Category Archives: Technical

Comments on an R Connections API

I wrote this post months ago but never hit 'Publish'. But, the subject has changed little since then. So, here's to cleaning out the draft folder...

R's connections are the heart of data/code/text input and output. Without connections, R would be crippled. Additional connections make R more ... connected with potential data sources and output sinks. It makes sense to build tools that safely create and manipulate connections.

These tools might be a collection of guidelines, for example, how to pass arguments to the connection generics seek, truncate, etc.; and adding read and write generics (by converting the existing write to default generic functionality). Alternatively, the tools might consist of a full blown connection API, perhaps at the R and C/C++ levels.

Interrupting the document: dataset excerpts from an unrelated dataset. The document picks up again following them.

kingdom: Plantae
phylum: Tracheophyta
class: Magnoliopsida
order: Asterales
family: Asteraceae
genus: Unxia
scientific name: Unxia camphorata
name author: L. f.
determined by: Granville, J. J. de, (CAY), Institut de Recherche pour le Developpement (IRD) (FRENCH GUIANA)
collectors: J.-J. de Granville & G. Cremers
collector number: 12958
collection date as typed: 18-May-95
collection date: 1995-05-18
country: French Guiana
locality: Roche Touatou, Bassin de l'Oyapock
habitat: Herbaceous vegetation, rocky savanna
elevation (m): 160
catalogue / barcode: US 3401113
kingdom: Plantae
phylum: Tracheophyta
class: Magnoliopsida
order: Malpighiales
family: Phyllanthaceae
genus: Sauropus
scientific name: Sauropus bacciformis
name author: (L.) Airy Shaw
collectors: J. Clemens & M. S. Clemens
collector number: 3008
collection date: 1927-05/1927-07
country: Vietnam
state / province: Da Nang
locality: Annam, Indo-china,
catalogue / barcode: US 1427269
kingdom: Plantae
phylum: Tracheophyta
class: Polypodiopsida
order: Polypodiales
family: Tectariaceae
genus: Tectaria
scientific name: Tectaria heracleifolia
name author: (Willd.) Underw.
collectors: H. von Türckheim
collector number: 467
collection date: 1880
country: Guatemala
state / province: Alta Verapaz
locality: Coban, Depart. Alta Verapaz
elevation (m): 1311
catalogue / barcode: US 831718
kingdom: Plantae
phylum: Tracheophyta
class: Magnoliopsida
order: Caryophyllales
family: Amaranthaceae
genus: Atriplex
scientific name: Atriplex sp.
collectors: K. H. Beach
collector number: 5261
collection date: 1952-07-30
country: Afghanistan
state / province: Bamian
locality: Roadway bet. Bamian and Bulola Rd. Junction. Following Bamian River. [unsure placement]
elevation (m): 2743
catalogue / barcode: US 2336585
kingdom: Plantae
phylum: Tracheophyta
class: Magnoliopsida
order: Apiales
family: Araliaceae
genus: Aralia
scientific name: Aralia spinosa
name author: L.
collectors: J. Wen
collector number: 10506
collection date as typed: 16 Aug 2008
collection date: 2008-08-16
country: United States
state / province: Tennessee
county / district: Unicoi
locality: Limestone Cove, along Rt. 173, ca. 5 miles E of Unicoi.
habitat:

If there were support and consensus, I would commit additional effort to help implement and maintain a complete connections API for R. I believe others would also contribute, since there is documented interest. BTW, my post on serial connections has been the all-time most popular.

Indeed, some work towards a connections API already exists. Consider Jeff Horner's connections API proposal. I've also briefly considered a reimplementation of the connections internals, though the idea is quite rough. It's simply not worth pursuing without further consensus.

Some reasons to work towards a connections API

  • Provide a standard mechanism to interface R with arbitrary data streams:
    • hardware interfaces (TTY, serial, USB, etc.)
    • novel software interfaces (binary files à la gzcon)
    • rendered graphics output
  • Less maintenance for R core. A connections API might be used to further modularize the core of R by pushing some connections (e.g. clipboard) into packages. The argument for modularized code (i.e. the internet module) applies here. That is, it's wasteful to link against rarely used connection code. If this argument is valid anywhere, it is valid with the current connections internals, as connections.c is the largest code file in src/main/. This might also permit non-R-core members to help maintain the connection code.
  • Permit the R community to write new connections, taking advantage of the existing generic connections functionality:
    • R level read/write
    • binary manipulation / conversion
    • character re-encoding
    • sinks
  • Enable graphics output to connections. R. A recent R-devel conversation brought to light that R graphics devices do not currently interact with R connections, but rather write their data directly to OS level streams. This prospect is particularly attractive for web applications of R (which are steadily gaining momentum).

I'd be happy to add to this list, should anyone have other ideas.